突然すぎて理解できないでいると、店の中からどんどん人が出てきて押し出される形で外に出た。
「よし、行こう!」
瀬川くんは私の肩を持って向きを変え、背中をポンと叩いた。
コウヘイ君の言葉も瀬川くんのボディタッチも、何がなんだか分からないまま歩き出す。
…
「お前チビだな。」
瀬川くんの一言に、私はタイムスリップしたような錯覚に陥る。
あの頃から背が高かった瀬川くんに、私はいつもチビだとからかわれていた。
「私がチビなんじゃなくて、瀬川くんが高すぎるんだよ。一体何センチなの?」
「最後に測ったの大学のときだけど、181だったかな。お前は?」
「でかっ!…私は……151だけど…?」
「やっぱチビじゃん(笑)」
もぉ、うるさいなぁ!なんて笑いながら、背の高い2人の真ん中で私ははしゃいでいた。
携帯が鳴って、画面を見ると奈美からだった。
「もしもし?奈美?ミノル君と話してたから、先に店出たよ〜!」
「うん、ごめんね、ちゃんと挨拶できなかったんだけど…恭介の事もあるし、私やっぱり二次会はやめとこうと思って」
「あぁ、そっかぁ。
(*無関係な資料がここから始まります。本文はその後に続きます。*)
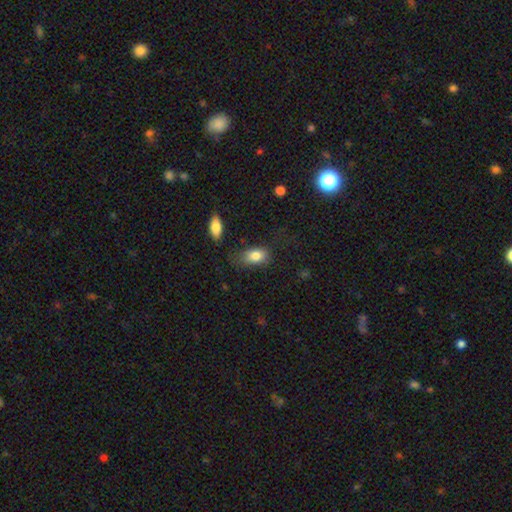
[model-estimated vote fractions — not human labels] smooth-or-featured: smooth: 82% | featured or disk: 10% | star or artifact: 8%
  how-rounded: in between: 87% | round: 11% | cigar-shaped: 3%
  merging: none: 60% | minor disturbance: 26% | major disturbance: 11% | merger: 3%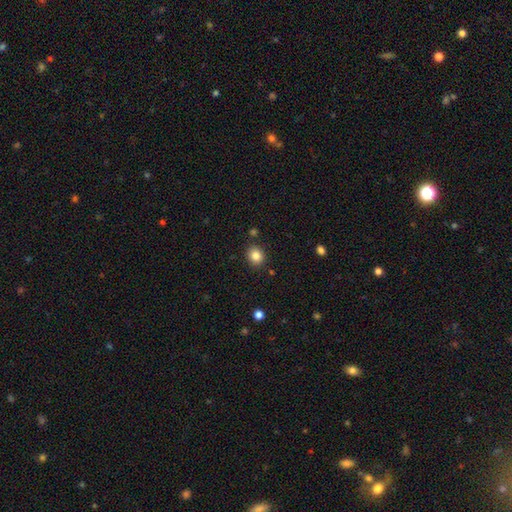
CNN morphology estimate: Smooth or featured? Predicted: smooth (p=0.84). How rounded? Predicted: round (p=0.69). Merging? Predicted: none (p=0.87).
もっと一緒に飲みたかったけど、恭ちゃんが待ってるし…また今度だね!ミノルくんは?」
「うん、一緒。タクシーで回ってくれるって言うから、ミノルも二次会は不参加だね。」
「え〜優しいなぁ。奈美、気をつけて帰ってね。またメッセージする!」
「うん!ミライもたくさん楽しんで、帰りは気をつけてね。」